How Is Grace Received?

God's grace is received as unmerited favor. There is no way we can merit nor earn the favor of God. It comes to us only as the gift of God. Faith in Jesus Christ receives God's saving grace. Don't fall for the idea that you can somehow be good enough to merit God's favor. Grace is not for good people. It's for sinners, and that includes all of us. For all have sinned and come short of the glory of God (Romans 3:23).

Grace is received as deliverance from the curse of sin and death, through Christ our Lord. God's saving grace works in us to believe on the Lord Jesus Christ (Acts 16:31). God's grace comes to us by faith in Christ (Ephesians 2:8-10). 

Grace is received through the Gospel of our Lord Jesus Christ (1 Corinthians 15:1-4). To receive the Gospel is to believe Christ died for your sins on the cross (Romans 5:8). To receive the Gospel is to believe in the resurrection of Jesus Christ and confess him as your Lord (Romans 10:9). 

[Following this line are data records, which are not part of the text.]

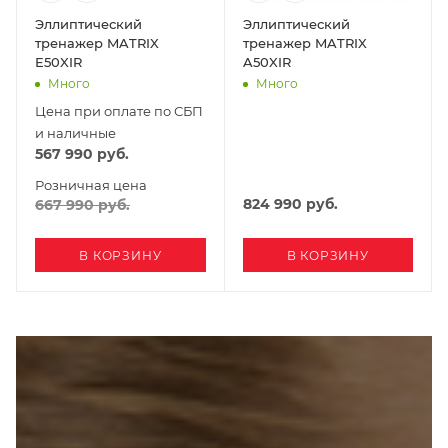
Эллиптический
Эллиптический
тренажер MATRIX
тренажер MATRIX
E50XIR
A50XIR
Много
Много
Цена при оплате по СБП
и наличные
567 990
руб.
Розничная цена
824 990
руб.
667 990
руб.
В КОРЗИНУ
В КОРЗИНУ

Grace is received in Christ alone. Christ Jesus came into the world to save sinners  (1 Timothy 1:15). We have all sinned (Romans 3:23). God's grace is received in Christ crucified for all our sins (1 John 1:7). God's grace is received by faith in Jesus Christ our Lord.

Who Hardens Hearts?

Pharaoh is the classic example of hardening the heart (Romans 9:14-18). He was given a choice when confronted by Moses to let God's people leave Egypt. Time and time again, Pharaoh refused the command of God. He saw the judgment of God through the plagues, yet he chose to refuse God's word. The word from God, which could have spared judgment on Egypt, was the word that hardened his heart.

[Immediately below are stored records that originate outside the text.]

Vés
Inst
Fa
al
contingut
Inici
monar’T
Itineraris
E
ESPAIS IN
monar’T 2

Pharaoh was responsible for the hardening of his heart. God gave him a choice time and time again, but he continually rejected the word of God. Anyone who persistently rejects the word of God is responsible for the hardening of his own heart. Today if you will hear His voice, harden not your hearts (Hebrews 3:15).

God does not actively harden hearts. He passively hardens hearts. God gives people over to their sinful desires. A person may continually reject the warnings of God. Then, God may remove restraints to give the person over to his own disobedient desires. In other words, God gives people over to what they choose (Romans 1:24-28). Therefore, they have no one to blame but themselves.

The patience of God can harden hearts. Again, Pharaoh is an example. God was patient with him, sending the warnings over an extended time. Perhaps, Pharaoh thought the warnings were meaningless and he could defiantly refuse the word of God through Moses. God's patience was misinterpreted. That very patience of God hardened his heart.